Remote content (images, tracking pixels) is blocked by default. Whitelist trusted senders:

{
  "senders": ["[email protected]"],
  "domains": ["example.com"],
  "recipients": ["[email protected]"]
}

Multi-Machine Setup

Settings sync via Google Drive API. Each machine has its own config.jsonc:

Desktop (full history):

{ "sharedDir": { "provider": "gdrive", "path": "rmfmail" }, "historyDays": 0 }

Laptop (recent only):

{ "sharedDir": { "provider": "gdrive", "path": "rmfmail" }, "historyDays": 30,
  "accountOverrides": { "archive": { "enabled": false } } }

Both machines share accounts, preferences, and allowlist via Google Drive.

Data Storage

| Path | Synced? | Purpose | |------|---------|---------| | config.jsonc | No | Local config pointer + overrides | | accounts.jsonc | Yes | IMAP/SMTP account configs | | preferences.jsonc | Yes | UI and sync settings | | allowlist.jsonc | Yes | Remote content allow-list | | mailx.db | No | SQLite metadata (headers, contacts, sync state) | | mailxstore/ | No | Cached message bodies (.eml per message) | | logs/ | No | Daily log files |

Note: the SQLite database file (mailx.db) and message-store directory (mailxstore/) keep their original filenames inside ~/.rmfmail/ — they're internal to the app and renaming them would break backwards compatibility for no user benefit.

Safe to delete: mailxstore/ (re-downloaded on sync), mailx.db (re-created on startup), logs/ (anytime).

Logs

Daily log files: ~/.rmfmail/logs/mailx-YYYY-MM-DD.log

Use rmfmail --verbose to see logs in the terminal instead.

Troubleshooting

Blank window or no response -- Run rmfmail -kill then rmfmail to restart.

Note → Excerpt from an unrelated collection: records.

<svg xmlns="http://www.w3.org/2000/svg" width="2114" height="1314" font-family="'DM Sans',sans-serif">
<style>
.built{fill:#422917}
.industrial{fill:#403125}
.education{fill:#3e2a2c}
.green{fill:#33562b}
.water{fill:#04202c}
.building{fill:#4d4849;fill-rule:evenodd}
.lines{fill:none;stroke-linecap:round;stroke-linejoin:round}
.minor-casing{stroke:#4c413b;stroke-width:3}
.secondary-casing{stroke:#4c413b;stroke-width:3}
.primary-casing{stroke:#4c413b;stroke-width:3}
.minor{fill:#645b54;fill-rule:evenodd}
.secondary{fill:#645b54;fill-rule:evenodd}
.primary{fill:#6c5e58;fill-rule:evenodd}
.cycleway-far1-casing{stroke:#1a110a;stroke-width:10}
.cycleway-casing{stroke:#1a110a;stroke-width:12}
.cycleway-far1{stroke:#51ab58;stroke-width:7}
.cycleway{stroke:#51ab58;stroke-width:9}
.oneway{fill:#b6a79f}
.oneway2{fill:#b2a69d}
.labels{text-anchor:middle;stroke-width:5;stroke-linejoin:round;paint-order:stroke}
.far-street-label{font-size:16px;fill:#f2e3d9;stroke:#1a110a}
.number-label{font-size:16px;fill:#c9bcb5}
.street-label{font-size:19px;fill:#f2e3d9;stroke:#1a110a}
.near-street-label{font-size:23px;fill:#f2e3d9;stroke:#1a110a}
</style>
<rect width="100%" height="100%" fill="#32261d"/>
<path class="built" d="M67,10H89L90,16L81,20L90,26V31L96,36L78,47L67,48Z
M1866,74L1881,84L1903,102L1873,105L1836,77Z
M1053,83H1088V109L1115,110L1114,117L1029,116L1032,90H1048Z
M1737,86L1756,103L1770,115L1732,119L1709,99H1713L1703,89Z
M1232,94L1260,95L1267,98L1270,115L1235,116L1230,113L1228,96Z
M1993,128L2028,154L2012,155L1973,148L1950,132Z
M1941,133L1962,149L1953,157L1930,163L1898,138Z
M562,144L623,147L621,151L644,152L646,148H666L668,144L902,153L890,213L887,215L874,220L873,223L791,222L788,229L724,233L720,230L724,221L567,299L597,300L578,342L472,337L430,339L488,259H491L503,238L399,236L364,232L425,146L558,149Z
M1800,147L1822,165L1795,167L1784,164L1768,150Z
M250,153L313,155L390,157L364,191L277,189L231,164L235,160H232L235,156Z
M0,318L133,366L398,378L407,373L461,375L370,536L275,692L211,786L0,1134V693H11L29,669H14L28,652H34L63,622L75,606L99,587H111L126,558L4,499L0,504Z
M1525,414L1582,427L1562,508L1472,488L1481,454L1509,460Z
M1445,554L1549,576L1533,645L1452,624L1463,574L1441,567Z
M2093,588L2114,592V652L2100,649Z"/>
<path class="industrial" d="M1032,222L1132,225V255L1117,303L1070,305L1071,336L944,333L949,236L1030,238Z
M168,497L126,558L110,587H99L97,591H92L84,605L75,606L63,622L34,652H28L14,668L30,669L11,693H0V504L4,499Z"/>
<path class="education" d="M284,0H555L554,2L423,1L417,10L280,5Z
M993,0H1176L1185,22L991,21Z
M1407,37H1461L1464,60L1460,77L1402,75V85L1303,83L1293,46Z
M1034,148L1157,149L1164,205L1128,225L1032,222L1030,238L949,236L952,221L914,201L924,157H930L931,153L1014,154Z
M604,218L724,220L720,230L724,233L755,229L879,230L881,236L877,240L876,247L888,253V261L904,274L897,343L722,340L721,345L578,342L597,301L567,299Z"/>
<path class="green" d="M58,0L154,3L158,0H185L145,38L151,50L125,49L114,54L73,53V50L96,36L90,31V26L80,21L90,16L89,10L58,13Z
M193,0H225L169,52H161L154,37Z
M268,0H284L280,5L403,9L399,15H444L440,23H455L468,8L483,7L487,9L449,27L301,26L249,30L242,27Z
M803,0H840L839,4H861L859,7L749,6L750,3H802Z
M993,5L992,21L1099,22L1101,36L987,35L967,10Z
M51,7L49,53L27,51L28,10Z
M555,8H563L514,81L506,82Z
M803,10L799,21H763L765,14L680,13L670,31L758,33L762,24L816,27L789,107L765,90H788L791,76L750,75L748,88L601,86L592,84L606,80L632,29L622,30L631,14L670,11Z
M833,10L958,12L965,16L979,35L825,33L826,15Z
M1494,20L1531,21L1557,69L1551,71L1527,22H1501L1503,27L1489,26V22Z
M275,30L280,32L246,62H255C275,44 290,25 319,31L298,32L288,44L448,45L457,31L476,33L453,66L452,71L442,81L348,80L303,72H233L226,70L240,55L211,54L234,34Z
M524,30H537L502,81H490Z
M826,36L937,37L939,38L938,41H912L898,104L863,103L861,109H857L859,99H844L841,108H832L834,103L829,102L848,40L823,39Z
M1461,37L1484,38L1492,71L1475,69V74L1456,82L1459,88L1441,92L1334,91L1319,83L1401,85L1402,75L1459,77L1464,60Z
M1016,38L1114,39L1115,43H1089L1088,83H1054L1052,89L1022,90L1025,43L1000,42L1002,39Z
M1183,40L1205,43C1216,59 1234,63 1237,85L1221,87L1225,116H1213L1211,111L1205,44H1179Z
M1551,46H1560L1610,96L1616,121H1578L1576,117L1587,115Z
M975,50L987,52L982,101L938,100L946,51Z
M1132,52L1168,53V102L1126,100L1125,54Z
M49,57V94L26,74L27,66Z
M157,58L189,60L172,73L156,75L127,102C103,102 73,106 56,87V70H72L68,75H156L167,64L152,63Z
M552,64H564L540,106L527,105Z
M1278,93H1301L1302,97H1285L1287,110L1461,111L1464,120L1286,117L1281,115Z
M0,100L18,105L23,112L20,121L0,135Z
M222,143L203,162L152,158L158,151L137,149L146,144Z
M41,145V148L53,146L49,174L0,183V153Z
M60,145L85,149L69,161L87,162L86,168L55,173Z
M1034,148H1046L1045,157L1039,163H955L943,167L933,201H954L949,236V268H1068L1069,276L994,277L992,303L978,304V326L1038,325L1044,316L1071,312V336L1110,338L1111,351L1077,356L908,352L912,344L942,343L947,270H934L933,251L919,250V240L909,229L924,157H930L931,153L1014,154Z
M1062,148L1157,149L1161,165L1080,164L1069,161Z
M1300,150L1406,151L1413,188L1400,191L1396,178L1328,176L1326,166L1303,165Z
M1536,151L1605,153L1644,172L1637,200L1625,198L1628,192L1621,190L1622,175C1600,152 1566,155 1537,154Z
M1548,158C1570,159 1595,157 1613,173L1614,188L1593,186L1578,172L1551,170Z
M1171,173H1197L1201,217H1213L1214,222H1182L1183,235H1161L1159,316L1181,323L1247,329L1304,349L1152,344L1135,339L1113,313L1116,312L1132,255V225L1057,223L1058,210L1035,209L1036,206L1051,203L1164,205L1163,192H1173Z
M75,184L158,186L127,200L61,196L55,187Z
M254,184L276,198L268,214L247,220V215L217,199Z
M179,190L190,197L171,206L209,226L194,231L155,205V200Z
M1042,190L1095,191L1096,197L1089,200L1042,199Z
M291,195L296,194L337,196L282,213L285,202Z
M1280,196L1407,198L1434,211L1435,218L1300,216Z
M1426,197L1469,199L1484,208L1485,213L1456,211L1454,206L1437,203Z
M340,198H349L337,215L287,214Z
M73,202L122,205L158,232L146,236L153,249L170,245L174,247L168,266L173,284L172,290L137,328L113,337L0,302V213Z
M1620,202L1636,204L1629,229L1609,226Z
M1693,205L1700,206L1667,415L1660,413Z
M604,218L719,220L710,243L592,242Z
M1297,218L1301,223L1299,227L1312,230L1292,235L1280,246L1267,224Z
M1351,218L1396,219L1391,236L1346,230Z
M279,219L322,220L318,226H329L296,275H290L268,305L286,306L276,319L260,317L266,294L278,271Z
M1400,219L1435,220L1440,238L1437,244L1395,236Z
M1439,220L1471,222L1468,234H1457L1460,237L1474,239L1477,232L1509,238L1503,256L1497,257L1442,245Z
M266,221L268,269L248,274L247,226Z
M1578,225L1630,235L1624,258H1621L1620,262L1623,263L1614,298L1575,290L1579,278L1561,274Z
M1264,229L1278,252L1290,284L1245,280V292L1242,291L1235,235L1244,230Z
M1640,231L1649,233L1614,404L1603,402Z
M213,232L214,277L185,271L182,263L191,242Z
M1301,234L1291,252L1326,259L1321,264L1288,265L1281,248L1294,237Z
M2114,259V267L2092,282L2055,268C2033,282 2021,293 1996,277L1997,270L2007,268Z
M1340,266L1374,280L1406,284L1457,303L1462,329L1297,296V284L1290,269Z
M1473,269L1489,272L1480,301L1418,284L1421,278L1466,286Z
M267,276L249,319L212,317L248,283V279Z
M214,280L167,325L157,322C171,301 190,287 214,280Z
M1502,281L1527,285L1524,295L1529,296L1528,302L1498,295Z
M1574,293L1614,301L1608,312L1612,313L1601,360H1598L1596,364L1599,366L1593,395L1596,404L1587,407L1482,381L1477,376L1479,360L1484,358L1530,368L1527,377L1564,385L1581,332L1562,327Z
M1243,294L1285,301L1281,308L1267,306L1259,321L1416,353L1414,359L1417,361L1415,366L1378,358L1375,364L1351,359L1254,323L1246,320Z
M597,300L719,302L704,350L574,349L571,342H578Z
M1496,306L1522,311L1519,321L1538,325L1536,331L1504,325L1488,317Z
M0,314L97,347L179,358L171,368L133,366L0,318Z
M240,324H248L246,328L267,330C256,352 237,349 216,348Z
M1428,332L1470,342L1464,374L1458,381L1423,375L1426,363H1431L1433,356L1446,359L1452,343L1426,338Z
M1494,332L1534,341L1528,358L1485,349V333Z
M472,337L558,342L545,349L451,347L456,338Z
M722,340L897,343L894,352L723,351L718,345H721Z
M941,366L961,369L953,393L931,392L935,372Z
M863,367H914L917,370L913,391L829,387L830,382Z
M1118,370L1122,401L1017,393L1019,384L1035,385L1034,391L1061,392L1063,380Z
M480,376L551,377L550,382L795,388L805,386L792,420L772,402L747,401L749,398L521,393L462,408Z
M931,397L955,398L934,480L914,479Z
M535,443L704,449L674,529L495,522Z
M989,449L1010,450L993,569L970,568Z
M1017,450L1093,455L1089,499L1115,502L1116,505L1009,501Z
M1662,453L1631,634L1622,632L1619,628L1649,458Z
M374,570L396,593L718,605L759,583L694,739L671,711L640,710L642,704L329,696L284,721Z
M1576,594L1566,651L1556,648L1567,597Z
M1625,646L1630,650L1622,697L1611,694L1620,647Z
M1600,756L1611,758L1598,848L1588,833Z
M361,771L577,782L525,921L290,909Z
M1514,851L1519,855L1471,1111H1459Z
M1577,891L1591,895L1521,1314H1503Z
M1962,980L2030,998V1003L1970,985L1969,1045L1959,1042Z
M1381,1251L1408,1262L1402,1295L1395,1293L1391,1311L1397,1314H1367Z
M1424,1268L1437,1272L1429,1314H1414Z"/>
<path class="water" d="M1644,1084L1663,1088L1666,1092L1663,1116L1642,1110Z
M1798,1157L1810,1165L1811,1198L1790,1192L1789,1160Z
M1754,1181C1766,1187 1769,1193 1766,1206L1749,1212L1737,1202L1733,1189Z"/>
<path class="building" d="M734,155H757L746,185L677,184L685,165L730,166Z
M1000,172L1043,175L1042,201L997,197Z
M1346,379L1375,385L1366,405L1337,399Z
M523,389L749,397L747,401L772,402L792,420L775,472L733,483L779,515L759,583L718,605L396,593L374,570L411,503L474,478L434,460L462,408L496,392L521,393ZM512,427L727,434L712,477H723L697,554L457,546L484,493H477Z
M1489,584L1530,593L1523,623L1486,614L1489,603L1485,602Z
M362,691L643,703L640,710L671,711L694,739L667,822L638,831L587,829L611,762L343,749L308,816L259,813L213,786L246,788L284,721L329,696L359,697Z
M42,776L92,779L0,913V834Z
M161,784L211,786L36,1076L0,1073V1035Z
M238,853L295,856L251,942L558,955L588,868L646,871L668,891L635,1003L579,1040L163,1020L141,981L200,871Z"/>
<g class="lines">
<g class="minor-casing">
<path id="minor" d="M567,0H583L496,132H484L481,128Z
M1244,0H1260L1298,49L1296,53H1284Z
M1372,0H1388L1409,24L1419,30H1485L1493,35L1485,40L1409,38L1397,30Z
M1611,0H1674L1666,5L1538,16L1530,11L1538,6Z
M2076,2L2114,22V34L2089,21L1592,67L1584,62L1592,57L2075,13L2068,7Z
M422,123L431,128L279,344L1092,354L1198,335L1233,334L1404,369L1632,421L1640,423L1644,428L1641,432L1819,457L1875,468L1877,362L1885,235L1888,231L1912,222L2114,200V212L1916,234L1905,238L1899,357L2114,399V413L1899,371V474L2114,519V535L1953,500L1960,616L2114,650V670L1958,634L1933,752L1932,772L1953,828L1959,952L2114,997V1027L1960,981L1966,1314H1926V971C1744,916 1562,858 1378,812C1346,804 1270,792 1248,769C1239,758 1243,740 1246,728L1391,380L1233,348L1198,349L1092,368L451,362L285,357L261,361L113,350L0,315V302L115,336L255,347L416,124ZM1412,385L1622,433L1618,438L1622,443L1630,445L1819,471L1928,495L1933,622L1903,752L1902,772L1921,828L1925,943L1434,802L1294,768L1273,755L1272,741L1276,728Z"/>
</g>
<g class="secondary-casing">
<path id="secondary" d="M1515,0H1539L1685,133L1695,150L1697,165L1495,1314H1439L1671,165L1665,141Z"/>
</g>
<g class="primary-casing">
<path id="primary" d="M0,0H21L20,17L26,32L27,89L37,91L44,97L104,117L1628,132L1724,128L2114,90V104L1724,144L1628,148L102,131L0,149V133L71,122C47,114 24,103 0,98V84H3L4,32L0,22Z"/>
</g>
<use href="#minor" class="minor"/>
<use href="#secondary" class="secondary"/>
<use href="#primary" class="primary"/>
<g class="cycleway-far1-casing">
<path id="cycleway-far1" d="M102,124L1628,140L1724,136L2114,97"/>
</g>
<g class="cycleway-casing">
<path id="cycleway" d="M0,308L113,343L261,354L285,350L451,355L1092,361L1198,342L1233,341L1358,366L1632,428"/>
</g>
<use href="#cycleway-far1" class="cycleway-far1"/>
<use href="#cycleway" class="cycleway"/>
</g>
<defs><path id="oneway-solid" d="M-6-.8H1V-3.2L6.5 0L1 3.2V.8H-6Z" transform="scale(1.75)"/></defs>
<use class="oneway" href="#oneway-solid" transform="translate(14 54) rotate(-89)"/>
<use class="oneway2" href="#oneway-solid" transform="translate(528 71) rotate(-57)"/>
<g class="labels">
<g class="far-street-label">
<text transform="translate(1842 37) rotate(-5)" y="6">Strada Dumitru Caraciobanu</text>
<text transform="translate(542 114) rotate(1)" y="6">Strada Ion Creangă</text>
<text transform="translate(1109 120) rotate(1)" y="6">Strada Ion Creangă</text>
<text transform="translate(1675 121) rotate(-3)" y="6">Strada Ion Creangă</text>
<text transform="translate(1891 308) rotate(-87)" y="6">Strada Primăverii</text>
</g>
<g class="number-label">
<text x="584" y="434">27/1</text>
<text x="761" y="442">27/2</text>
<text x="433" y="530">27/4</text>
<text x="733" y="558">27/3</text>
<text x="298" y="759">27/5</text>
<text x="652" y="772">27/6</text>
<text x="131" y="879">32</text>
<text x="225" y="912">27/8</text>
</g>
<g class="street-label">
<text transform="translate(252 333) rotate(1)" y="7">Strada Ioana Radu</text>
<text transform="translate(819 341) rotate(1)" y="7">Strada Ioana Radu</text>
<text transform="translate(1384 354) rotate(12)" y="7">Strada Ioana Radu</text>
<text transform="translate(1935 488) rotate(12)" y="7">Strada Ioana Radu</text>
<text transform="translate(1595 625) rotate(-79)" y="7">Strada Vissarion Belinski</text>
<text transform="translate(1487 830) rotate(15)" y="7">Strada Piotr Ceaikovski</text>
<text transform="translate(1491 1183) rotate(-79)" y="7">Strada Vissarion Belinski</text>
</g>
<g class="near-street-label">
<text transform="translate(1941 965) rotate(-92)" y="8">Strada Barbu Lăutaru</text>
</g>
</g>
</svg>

OAuth timeout -- If the browser auth window doesn't appear or times out (5 minutes), close rmfmail and try again.

Garbled subjects -- Run rmfmail -repair to re-sync metadata from IMAP.

Sync stuck or corrupt data -- Run rmfmail -rebuild for a clean start. Accounts and settings are preserved.

"Too many connections" -- rmfmail uses up to 5 IMAP connections per account. Close other email clients if you hit your server's limit.

App password rejected (Yahoo/AOL/iCloud) -- Make sure you're using an app-specific password, not your regular login. Generate a new one from your account security settings.

Architecture

  • IPC-first -- Default mode uses msger (Rust/WebView2) with bidirectional IPC. No TCP server, no CLOSE_WAIT zombies.
  • Host abstraction -- rmfmail talks to the WebView host through @bobfrankston/mailx-host, which picks msger (default) or msgview (Electron, planned for Mac and niche Linux) at runtime. Override with MAILX_HOST=msger|msgview. Internal package names retain the historical mailx-* prefix; only the public package was renamed.
  • HTTP fallback -- --server flag starts Express for browser/remote access.
  • Local-first -- Changes update local DB immediately; background worker syncs to IMAP.
  • Offline reading -- Full message bodies cached as .eml files.
  • IMAP IDLE -- Instant new-mail notifications + periodic sync fallback.
  • Outbox -- Queued in IMAP Outbox folder with multi-machine interlock via flags.
  • Remote content blocking -- HTML sanitized server-side, CSP in iframe, per-sender allow-list.
  • Search -- SQLite FTS5 full-text index + IMAP server search + regex filtering.
  • Connection management -- Semaphore limits 5 connections per account; exponential backoff on server limits.
  • Cloud sync -- Google Drive API for settings portability (no filesystem mount required).